The Key To Positive Social Relationships in Children and Teens
Oxytocin has been dubbed the “love chemical.” It is the hormone that is released when we feel love and trust in relationships. For most people, they know oxytocin as a significant part of the parent-child bonding process. However, it is also very important in overall human relationships and is considered our “social glue.”
The release of oxytocin is not automatic but rather, a learned response. It is very important for children to develop an effective oxytocin response. We find that when children are abused or neglected, they often have underdeveloped oxytocin responses. This is because they have been locked in the fight or flight response and have not developed the oxytocin response to calm down. Therefore, bonding is very important to children in the early years of life.
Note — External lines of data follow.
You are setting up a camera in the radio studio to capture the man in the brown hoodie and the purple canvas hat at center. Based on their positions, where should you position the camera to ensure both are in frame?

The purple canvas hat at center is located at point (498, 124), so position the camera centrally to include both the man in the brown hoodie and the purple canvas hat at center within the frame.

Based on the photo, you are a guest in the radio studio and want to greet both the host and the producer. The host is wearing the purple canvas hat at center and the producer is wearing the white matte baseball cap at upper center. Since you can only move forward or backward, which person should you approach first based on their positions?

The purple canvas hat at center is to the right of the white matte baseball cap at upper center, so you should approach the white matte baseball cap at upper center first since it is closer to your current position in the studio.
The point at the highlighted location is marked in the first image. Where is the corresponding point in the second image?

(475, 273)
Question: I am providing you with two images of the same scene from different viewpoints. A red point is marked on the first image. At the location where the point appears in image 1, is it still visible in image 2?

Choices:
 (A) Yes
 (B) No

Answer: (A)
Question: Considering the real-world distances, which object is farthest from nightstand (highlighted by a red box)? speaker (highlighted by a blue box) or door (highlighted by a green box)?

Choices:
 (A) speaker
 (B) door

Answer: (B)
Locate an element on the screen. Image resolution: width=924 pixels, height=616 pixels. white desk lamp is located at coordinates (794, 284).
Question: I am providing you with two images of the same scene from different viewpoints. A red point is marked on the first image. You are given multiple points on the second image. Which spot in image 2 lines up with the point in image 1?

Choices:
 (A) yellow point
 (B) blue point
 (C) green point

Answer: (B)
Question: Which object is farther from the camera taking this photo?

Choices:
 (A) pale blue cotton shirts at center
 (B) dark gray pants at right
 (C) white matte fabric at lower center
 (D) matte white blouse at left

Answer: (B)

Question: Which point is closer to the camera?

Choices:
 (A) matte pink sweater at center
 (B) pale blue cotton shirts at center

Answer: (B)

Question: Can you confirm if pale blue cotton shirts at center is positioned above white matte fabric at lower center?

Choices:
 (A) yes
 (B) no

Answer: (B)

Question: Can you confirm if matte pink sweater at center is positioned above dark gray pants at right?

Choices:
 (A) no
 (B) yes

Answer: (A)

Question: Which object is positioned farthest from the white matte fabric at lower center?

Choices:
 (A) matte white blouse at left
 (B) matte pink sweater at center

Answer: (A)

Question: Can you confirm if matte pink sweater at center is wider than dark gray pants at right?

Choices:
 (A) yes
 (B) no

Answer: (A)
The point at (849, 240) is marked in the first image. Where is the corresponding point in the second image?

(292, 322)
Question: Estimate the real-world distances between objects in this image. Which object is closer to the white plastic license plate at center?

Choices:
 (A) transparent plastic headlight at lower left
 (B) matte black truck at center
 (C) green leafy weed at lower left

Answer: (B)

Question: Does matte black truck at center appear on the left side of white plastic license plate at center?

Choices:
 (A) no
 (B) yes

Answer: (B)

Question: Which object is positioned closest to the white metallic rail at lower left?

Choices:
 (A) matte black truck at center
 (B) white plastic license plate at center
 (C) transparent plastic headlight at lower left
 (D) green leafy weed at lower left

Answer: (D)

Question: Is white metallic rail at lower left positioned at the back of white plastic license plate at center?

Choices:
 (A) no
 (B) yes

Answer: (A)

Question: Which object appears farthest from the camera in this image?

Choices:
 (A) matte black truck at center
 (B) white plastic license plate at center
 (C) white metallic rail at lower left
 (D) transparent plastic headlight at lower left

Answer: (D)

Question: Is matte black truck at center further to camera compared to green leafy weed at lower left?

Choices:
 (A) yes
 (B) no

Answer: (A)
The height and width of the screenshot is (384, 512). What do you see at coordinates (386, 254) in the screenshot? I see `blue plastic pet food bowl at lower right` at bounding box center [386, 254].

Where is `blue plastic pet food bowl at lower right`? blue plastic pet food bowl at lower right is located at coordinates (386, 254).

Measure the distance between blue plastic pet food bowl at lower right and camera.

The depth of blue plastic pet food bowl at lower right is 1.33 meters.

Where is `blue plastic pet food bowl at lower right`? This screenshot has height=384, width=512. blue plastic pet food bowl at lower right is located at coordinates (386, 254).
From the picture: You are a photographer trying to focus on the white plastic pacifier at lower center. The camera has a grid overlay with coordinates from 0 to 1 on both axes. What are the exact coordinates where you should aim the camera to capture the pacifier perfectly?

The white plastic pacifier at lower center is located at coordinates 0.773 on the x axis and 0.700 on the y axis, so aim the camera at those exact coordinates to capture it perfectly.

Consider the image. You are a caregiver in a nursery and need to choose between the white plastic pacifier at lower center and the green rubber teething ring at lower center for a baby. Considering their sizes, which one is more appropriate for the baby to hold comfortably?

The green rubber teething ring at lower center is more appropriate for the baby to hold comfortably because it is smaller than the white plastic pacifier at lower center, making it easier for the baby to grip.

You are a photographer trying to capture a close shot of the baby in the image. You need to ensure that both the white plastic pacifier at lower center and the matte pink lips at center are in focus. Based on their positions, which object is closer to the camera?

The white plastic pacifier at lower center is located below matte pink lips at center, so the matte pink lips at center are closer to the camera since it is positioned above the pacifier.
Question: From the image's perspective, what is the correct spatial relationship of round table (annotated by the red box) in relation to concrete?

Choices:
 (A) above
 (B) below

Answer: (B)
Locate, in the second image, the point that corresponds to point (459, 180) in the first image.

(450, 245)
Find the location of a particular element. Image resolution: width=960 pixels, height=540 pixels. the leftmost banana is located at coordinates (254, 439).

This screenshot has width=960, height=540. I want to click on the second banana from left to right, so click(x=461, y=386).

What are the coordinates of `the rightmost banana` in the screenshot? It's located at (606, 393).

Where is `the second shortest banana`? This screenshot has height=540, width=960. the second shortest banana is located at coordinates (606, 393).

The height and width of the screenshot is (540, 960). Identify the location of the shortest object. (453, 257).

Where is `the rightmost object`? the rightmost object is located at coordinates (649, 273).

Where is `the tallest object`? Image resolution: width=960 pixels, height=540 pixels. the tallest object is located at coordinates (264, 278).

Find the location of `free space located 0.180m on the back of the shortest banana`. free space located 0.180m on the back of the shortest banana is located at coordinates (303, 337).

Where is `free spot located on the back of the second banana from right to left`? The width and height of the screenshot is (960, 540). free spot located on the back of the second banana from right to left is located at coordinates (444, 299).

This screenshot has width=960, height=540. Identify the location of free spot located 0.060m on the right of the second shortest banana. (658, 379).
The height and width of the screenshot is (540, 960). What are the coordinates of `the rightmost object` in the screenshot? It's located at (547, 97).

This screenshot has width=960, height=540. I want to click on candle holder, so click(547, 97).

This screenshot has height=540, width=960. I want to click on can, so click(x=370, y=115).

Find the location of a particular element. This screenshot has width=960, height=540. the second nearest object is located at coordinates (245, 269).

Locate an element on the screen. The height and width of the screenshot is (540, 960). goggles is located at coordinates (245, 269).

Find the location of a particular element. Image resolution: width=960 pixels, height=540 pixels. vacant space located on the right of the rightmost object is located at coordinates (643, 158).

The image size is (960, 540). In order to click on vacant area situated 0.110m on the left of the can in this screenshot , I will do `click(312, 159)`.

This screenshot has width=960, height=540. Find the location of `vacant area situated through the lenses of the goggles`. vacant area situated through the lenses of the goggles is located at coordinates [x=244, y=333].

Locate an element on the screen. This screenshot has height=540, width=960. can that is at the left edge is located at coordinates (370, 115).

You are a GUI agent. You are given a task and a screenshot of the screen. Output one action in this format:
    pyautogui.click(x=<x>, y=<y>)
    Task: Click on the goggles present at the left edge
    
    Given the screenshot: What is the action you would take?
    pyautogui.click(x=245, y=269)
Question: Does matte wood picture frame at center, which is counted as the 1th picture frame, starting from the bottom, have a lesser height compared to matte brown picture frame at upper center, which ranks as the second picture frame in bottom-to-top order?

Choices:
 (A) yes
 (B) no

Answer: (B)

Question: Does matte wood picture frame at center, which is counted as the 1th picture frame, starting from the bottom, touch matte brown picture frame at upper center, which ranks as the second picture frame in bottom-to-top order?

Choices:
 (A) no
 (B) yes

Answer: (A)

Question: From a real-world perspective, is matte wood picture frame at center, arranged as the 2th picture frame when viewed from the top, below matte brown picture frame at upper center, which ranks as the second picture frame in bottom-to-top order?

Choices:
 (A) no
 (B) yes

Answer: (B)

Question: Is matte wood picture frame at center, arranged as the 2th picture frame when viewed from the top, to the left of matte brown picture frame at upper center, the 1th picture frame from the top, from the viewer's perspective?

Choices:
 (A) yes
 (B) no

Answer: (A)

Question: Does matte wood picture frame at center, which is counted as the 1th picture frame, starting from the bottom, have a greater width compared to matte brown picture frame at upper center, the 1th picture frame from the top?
This bonding, that significantly comes through the parent-child relationship, can also be nurtured through positive interactions with adults such as teachers, coaches, and anyone who works with them on a regular basis. Since oxytocin is an anti-stress chemical, children who feel love and trust with important adults in their lives are better able to cope with stress and are more open. These positive feelings also contribute to a more positive self-image and increased empathy. This creates an upward spiral of positive social relationships.
Now that we understand the neuroscience surrounding oxytocin, how can we, as parents, teachers, coaches, and anyone who works with children, use this information? We must create a learning environment that is safe and increases the child’s “social satisfaction.”
Our program does this by teaching with the brain in mind and utilizing game-based learning. Along with this, two of the teaching skills that are used in class are specifically designed to improve the students’ oxytocin response system by increasing their social skills and empathy.
1) Healthy Competition: The use of “healthy competition” as a teaching skill in class helps the students’ make connections with their peers and gives them a “tribe” type bond. For example, when running a drill, the instructor may run it as girls vs. boys or long hair vs. short hair groups. This helps the students develop social connections, so they work together and trust each other to do the best for the team.
2) Extrinsic Motivation: The use of “extrinsic motivation” in class helps the students become more self-disciplined. For example, to get students more motivated, the instructor can say “If you do your form five times without any mistakes, I’ll do 10 pushups.” This is exciting for the students because it helps them to see the instructor as more vulnerable by having to do pushups. They develop the self-discipline to get their form correct so they can get the reward of seeing the instructor do pushups, which is fun for them.
The important thing to keep in mind is that our brains can develop a healthier oxytocin response at any age. It won’t happen overnight and will take time and effort on the part of the adult but the benefits for the child will be incredible. Creating environments that foster trust will make this process easier. Remember, even the smallest friendly interactions, such as fist bumps and high fives, can release oxytocin.